The US military was also still maintaining stockpiles of VX (venomous agent X) in Okinawa, after Pres Nixon the prev. year renounced the "first use" of lethal chemical weapons. VX was later used by Aum Shinrikyo in 1993, produced by Al-Qaeda, ...
... and used by the NK gov't in the assassination of Kim Jong-il's eldest son Kim Jong-nam in 2017. It is extremely serious stuff. The US military presence on Okinawa has also involved spills of Agent Orange and many other substances.
https://en.wikipedia.org/wiki/VX_(nerve_agent)
https://en.wikipedia.org/wiki/VX_(nerve_agent)
Tensions were at a boiling point in Dec 1970, and after that traffic incident, it boiled over. Before the night was over, Okinawans had burned numerous cars with US military license plates, stormed the gates of the nearby base, and clashed with military. No one was killed.
We are told the Okinawans made an explicit point to not attack Black servicemembers, out of a solidarity for the racism and oppression they lived within.
I learned today that in US military segregation at the time, Latino, Asian, and Native American servicemembers were all grouped with the Whites, excluding only the Blacks. A different dynamic from the Whites vs. People of Color categorization we see today.
It was a pleasure to hear today not only from @wright_dustin, Wesley Ueunten, and Alexyss McClellan-Ufugusuku, but also from Kuniyoshi Kazuo, a newspaper photographer whose photos of the uprising are incredible and whose experience has so much to offer, ...
and from Stan Rushworth, an indigenous and peace activist (Apache Nation) who served in the US military occupation of Okinawa in 1963-65. His perspectives and experiences, both as an American GI in the Occupation and as a Native person witnessing the segregation and ...
militarism / imperialism in Okinawa firsthand, were also eye-opening, moving, and thought-provoking. I have now purchased his book "Diaspora's Children" and look forward to getting an opportunity to read it. https://books.google.co.jp/books/about/Diaspora_s_Children.html?id=iUmczQEACAAJ&redir_esc=y
Kuniyoshi-san's photographs have been published in a number of books, including "STAND!" and 写真集 基地沖縄, both of which I have now ordered as well.
https://store.ryukyushimpo.jp/product_list/product/3000300018?d=3000300018-0000 https://store.ryukyushimpo.jp/product_list/product/3000300027?d=3000300027-0000
https://store.ryukyushimpo.jp/product_list/product/3000300018?d=3000300018-0000 https://store.ryukyushimpo.jp/product_list/product/3000300027?d=3000300027-0000
I am embarrassed to admit I still have never visited Koza myself. On my next trip to Okinawa, I will have to be sure to visit the "Histreet" (History+Street) local history museum, and to see firsthand the base town and the space in which this took place.
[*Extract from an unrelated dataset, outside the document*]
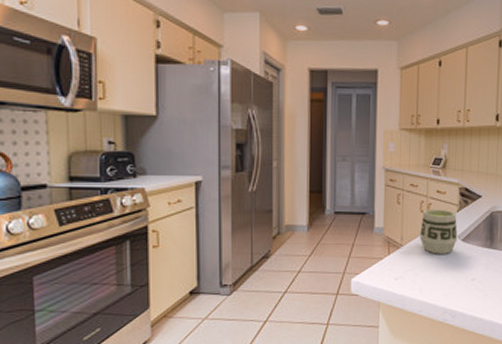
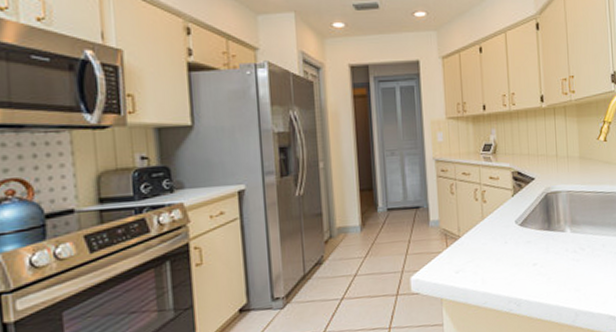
cup: present [420,209,458,254] -> none [476,195,515,242]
https://www.histreet.okinawa.jp/
https://www.histreet.okinawa.jp/
I think one big takeaway from today's event is to be reminded of Okinawa's significance as a key example and microcosm of a broader context of US Empire and militarism, and the ways in which imperialism/militarism plays out against indigenous lands and peoples around the world.
And the place of Okinawa, and the Koza Uprising, in a broader history of the Cold War, the Vietnam War, racism & the civil rights movement ... Ueunten places Koza within the peace movement - not just an uprising for Okinawans, but also against racism and against militarism + war.
Understanding Okinawa is so important for informing better understandings of the US, Japan, and the world.
Sorry for the unexpectedly lengthy tweet thread. I'll end with Rushworth's assertion that keeping the imagination open to what is possible - beyond what colonizers tell us is possible - is an act of resistance, and a powerful and important one. Other ways of being are possible.
Thank you again to @ucsc_omi , @aschristy , and everyone else involved today. Thank you for making the recording of the webinar available as a resource for the future. I'll keep my eyes out for it.